Zhang Y, Jiang Q, Li T. Nalbuphine analgesic and anti-inflammatory effects on patients undergoing thoracoscopic lobectomy during the perioperative period.
Exp Ther Med 2017;
14:3117-3121. [PMID:
29042911 PMCID:
PMC5639429 DOI:
10.3892/etm.2017.4920]
[Citation(s) in RCA: 7] [Impact Index Per Article: 1.0] [Reference Citation Analysis] [Abstract] [Key Words] [Track Full Text] [Download PDF] [Journal Information] [Subscribe] [Scholar Register] [Received: 05/24/2017] [Accepted: 08/03/2017] [Indexed: 01/10/2023] Open
Abstract
This study sought to investigate the analgesic effects of nalbuphine on patients undergoing thoracoscopic lobectomy during the perioperative period, as well as its effects on inflammatory cytokines. We selected 92 patients with early lung cancer who were admitted to Xiangyang No. 1 People's Hospital between January 2016 and December 2016. The patients were randomly divided into control and observation groups (n=46 each). All patients underwent thoracoscopic lobectomy, with those in the observation group receiving intravenous nalbuphine hydrochloride prior to induction (the control group received saline). Intraoperative blood loss, operation time and anesthetic dosages were compared between groups. The analgesic effects during the perioperative period were compared using a visual analogue scale. The adverse effects of anesthetics (nausea, vomiting, dizziness and drowsiness) were compared between the two groups.

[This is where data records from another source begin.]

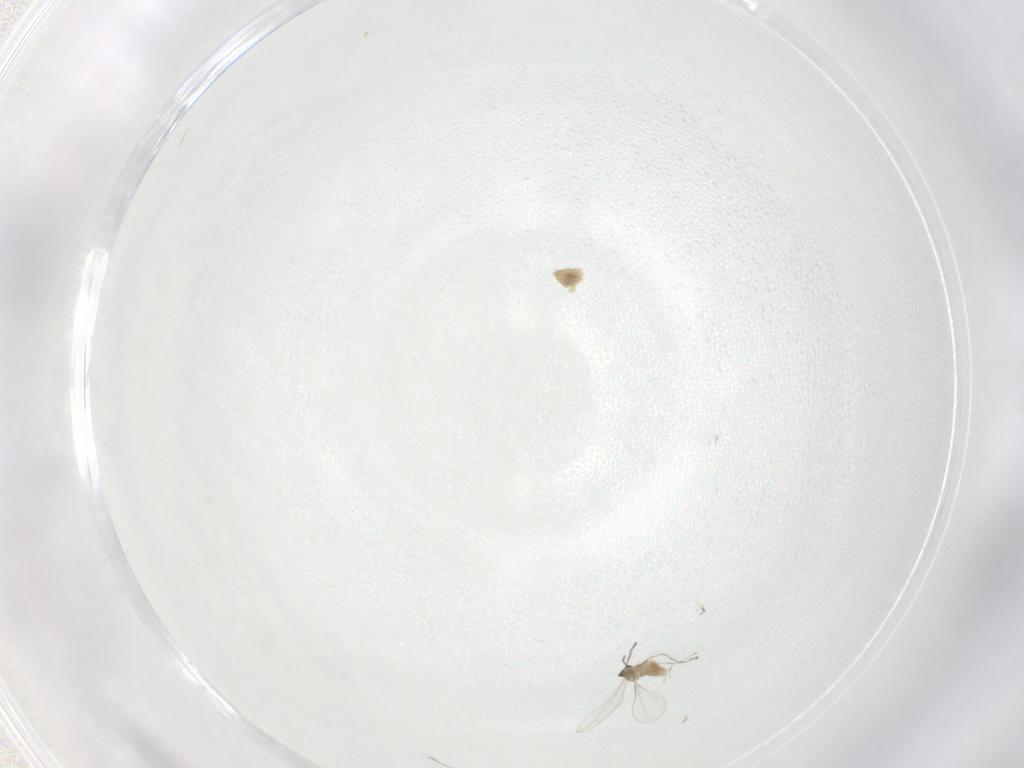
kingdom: Animalia
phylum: Arthropoda
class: Insecta
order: Diptera
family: Cecidomyiidae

Finally, serum inflammatory cytokine [tumor necrosis factor-α (TNF-α), interleukin-6 (IL-6) and IL-10] levels were measured using ELISA at 1, 3, 5 and 7 days after operation. There were no significant differences in intraoperative blood loss and operation time between the two groups (p>0.05). However, dosages of propofol and remifentanil used were lower in the observation group than in the control group (p<0.05), and the effective rate of postoperative analgesia in the observation group was significantly higher than that in the control group (p<0.05). The degree of postoperative pain in both groups were lower than preoperative rates (p<0.05), while the incidence of adverse reactions in the observation group was significantly lower than in the control group (p<0.05). Finally, TNF-α, IL-6 and IL-10 levels were significantly lower in the observation group relative to the control group at 1, 3, 5 and 7 days after operation (p<0.05). Therefore, nalbuphine has a significant analgesic effect during thoracoscopic lobectomy. The application of nalbuphine can reduce the incidence of adverse reactions, reduce postoperative inflammatory responses, and promote rapid patient recovery, thus demonstrating the clinical value of nalbuphine.